Making fun of medical billing, as I have done with gusto in the previous series of posts, is way too easy. Everyone involved knows it's a problem. But it's not getting better. Money that should be spent helping people be healthy or get healthy is instead being spent in completely unproductive ways, annoying and harassing everyone along the way.
It's amazing how many issues are illustrated by just two bills from one healthcare system. Sadly, this is not an isolated example: it illustrates business-as-usual in healthcare billing.
I make no claims to be comprehensive, but fixing the medical billing issues I've illustrated would be plenty!
Here are the prior posts:
http://www.blackliszt.com/2018/07/medicine-as-a-business-billing-overview.html
ttp://www.blackliszt.com/2018/07/medicine-as-a-business-billing-1.html
http://www.blackliszt.com/2018/07/medicine-as-a-business-billing-2.html
http://www.blackliszt.com/2018/07/medicine-as-a-business-billing-3-insurance.html
Here are some of the highlights:
- The first obvious issue that makes medical billing different from the rest of the world is that there are no price lists. You have no idea what you will have to pay. When you sit down at a restaurant, you get a menu with prices. Not in the medical office.
- The next glaringly obvious issue: unlike most other services you can think of, the bill was not presented at check-out time! Fixing this would fix a whole host of problems!
- A single health network has multiple billing systems, each amazingly different from the others, each with its own staff, software, costs, etc. It doesn't have to be this way.
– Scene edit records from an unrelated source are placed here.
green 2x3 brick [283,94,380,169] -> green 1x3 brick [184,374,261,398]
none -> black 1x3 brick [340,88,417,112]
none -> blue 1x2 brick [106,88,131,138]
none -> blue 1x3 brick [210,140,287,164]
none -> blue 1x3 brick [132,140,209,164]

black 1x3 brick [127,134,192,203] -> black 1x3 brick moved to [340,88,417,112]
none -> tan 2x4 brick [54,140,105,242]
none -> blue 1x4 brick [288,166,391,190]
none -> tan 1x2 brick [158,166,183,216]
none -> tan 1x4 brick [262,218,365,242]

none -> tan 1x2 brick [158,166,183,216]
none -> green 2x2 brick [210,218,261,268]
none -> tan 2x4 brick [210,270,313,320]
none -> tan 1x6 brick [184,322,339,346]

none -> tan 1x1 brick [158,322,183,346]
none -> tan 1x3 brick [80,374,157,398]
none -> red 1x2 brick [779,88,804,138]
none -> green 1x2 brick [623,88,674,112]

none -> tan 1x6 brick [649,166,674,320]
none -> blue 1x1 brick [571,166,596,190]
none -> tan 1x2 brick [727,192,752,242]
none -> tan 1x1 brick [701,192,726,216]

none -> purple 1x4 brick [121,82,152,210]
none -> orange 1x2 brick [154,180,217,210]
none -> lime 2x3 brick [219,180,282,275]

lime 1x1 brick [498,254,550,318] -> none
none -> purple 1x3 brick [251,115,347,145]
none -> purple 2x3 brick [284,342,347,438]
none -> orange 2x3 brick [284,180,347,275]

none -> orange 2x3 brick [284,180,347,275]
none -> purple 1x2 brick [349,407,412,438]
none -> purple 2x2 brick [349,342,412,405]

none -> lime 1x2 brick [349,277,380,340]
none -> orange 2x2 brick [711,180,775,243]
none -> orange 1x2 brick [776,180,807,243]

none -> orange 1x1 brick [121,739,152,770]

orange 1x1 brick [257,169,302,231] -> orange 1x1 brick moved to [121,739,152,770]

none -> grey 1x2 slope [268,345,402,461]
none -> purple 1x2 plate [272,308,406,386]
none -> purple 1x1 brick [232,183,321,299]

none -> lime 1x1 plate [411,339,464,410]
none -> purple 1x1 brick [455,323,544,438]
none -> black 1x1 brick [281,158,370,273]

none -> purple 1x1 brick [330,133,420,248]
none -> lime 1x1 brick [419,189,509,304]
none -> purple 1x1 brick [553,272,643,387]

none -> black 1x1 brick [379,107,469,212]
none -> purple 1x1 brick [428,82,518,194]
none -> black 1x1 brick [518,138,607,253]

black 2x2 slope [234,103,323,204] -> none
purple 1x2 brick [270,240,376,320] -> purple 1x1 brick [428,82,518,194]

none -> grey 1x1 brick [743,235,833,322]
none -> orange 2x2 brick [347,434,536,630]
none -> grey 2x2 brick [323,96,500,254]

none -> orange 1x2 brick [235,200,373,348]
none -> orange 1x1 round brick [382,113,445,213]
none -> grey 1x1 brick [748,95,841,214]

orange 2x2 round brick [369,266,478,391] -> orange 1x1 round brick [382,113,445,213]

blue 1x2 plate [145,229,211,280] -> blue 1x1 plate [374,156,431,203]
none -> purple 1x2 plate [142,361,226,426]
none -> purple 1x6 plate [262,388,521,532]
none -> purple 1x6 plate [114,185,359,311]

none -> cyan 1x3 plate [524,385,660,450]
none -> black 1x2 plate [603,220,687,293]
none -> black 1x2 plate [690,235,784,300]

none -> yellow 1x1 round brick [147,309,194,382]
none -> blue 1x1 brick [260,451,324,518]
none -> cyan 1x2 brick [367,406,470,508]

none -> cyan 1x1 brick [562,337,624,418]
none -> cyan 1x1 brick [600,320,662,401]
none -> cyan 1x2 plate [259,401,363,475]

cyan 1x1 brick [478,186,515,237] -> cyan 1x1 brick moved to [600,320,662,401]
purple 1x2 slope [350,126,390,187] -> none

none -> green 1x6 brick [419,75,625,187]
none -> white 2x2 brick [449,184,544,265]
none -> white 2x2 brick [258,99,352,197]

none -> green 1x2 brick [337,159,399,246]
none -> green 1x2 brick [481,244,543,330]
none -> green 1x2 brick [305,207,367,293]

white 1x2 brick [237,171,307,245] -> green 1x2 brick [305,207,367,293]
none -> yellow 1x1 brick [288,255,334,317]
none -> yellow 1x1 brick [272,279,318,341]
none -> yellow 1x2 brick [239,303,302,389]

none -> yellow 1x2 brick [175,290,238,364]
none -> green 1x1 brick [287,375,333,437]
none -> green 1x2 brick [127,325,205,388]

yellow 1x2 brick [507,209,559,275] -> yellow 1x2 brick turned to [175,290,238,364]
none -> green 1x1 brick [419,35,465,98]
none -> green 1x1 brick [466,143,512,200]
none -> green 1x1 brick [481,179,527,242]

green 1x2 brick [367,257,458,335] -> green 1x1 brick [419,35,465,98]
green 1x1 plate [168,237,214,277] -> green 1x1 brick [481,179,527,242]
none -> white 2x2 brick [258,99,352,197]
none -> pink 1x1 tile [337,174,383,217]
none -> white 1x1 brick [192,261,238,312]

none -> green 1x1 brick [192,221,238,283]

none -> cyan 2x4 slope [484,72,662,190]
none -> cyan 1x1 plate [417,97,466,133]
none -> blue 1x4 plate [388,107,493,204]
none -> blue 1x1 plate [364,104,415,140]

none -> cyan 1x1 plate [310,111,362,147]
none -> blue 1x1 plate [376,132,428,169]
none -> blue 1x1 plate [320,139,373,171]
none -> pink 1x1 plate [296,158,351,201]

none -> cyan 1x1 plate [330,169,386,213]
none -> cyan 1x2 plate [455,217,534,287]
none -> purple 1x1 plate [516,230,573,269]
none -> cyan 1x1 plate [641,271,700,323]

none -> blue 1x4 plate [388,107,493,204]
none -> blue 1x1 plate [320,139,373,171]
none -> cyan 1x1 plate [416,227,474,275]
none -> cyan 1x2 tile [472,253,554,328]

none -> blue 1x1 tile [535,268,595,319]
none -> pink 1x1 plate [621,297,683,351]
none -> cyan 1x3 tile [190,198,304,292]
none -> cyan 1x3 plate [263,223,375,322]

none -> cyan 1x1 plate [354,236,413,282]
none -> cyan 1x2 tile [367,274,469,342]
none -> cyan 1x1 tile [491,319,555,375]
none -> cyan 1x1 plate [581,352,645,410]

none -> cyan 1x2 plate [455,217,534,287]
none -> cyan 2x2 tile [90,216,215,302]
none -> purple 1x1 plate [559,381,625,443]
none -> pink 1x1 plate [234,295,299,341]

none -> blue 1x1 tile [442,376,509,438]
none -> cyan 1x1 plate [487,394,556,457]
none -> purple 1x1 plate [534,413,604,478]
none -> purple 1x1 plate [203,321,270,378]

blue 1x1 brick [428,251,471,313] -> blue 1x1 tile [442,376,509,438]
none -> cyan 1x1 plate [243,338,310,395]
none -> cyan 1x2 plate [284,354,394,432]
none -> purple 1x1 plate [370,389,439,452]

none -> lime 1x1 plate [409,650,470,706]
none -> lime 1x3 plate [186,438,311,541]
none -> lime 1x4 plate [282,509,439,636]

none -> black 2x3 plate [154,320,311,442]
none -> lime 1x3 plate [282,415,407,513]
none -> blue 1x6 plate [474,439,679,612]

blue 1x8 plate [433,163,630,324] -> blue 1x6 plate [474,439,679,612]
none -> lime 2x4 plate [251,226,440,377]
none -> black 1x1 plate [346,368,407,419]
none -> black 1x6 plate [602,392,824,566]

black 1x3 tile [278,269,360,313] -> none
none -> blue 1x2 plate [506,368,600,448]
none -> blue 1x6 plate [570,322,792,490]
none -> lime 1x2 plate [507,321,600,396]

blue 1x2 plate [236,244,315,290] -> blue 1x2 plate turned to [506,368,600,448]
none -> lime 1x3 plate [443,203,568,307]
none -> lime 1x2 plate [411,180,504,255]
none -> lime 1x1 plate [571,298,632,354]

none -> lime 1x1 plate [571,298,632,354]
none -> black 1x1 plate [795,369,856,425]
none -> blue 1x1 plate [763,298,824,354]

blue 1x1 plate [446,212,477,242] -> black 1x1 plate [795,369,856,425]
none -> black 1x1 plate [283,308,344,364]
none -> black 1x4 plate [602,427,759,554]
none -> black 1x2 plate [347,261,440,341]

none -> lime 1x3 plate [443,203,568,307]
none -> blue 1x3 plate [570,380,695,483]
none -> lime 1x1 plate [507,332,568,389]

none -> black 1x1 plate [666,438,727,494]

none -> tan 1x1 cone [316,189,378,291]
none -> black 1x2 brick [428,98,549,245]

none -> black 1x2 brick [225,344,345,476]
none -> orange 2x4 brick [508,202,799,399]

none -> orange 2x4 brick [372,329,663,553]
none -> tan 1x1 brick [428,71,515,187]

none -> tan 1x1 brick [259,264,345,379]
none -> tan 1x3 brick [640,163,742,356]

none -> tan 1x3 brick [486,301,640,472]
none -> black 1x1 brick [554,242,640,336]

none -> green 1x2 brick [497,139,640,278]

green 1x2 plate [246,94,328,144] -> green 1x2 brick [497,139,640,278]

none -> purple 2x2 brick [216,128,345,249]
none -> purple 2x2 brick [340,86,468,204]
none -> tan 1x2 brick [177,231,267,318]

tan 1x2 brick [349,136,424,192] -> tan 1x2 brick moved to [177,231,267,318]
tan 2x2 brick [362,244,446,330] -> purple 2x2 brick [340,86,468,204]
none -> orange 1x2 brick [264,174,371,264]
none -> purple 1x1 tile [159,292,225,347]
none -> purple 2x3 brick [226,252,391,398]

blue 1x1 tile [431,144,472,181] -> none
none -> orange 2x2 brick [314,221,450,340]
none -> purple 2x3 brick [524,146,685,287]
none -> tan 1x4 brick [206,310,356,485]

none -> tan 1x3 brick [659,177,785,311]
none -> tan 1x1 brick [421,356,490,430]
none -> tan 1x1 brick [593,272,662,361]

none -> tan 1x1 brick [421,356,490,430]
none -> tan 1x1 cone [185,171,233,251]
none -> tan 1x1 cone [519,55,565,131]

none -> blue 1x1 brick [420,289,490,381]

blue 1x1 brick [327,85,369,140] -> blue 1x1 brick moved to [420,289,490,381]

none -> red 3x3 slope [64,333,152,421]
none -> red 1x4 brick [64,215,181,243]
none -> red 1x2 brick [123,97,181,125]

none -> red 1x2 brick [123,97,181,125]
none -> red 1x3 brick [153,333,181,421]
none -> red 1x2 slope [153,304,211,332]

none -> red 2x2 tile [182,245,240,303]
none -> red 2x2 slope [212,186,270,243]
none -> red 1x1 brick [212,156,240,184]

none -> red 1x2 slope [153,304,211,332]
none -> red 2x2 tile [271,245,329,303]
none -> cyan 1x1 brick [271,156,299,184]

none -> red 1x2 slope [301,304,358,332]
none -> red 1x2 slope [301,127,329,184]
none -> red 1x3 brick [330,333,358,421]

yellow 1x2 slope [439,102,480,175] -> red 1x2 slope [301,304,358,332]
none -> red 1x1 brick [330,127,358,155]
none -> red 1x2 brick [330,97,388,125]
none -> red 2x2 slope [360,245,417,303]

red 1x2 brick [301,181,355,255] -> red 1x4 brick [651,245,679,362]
- The bills can arrive months after the service was rendered. What service organization you interact with lets billing slide for months? It sure sends a message that they're not serious about collecting.
- When the bill arrives, the address that it comes from and the place to which you send the payment can have totally different names and places from the organization that served you.
- When you get a bill, you sort of expect to know exactly what the bill is for: what service was rendered, when it was rendered, where and by whom it was rendered. Without those key facts, how can you be sure about the bill? Both bills were a strike-out on this subject. Why is it hard to provide this simple, common-sense information?
- For many people, receiving bills and paying electronically is convenient. For many organizations, sending bills and receiving payment electronically is more efficient, and encouraged. As I've illustrated in these bills, the health system's electronic payment is like a programming 1.01 course project -- one that failed.
- They didn't even try to have e-bills.
- E-payment was offered on the paper bills, but the process was amazingly bad and error-prone.
- In the end, e-payment simply did not work. Period. And of course, there was no electronic way to get help or even register a problem!
- They didn't even try to have e-bills.
- The second the insurance company is involved, things get real baroque in the bills, with confusing additional information that, in the end, makes no difference to the patient. And without even the name of the insurance company correct.
Wow-za! Not that any self-respecting healthcare system manager will spend money on fixing billing instead of promoting innovation, AI and ML anytime soon! Why, if they stooped to merely making things better for patients while reducing costs, they would rapidly lose prestige among their peers in the industry!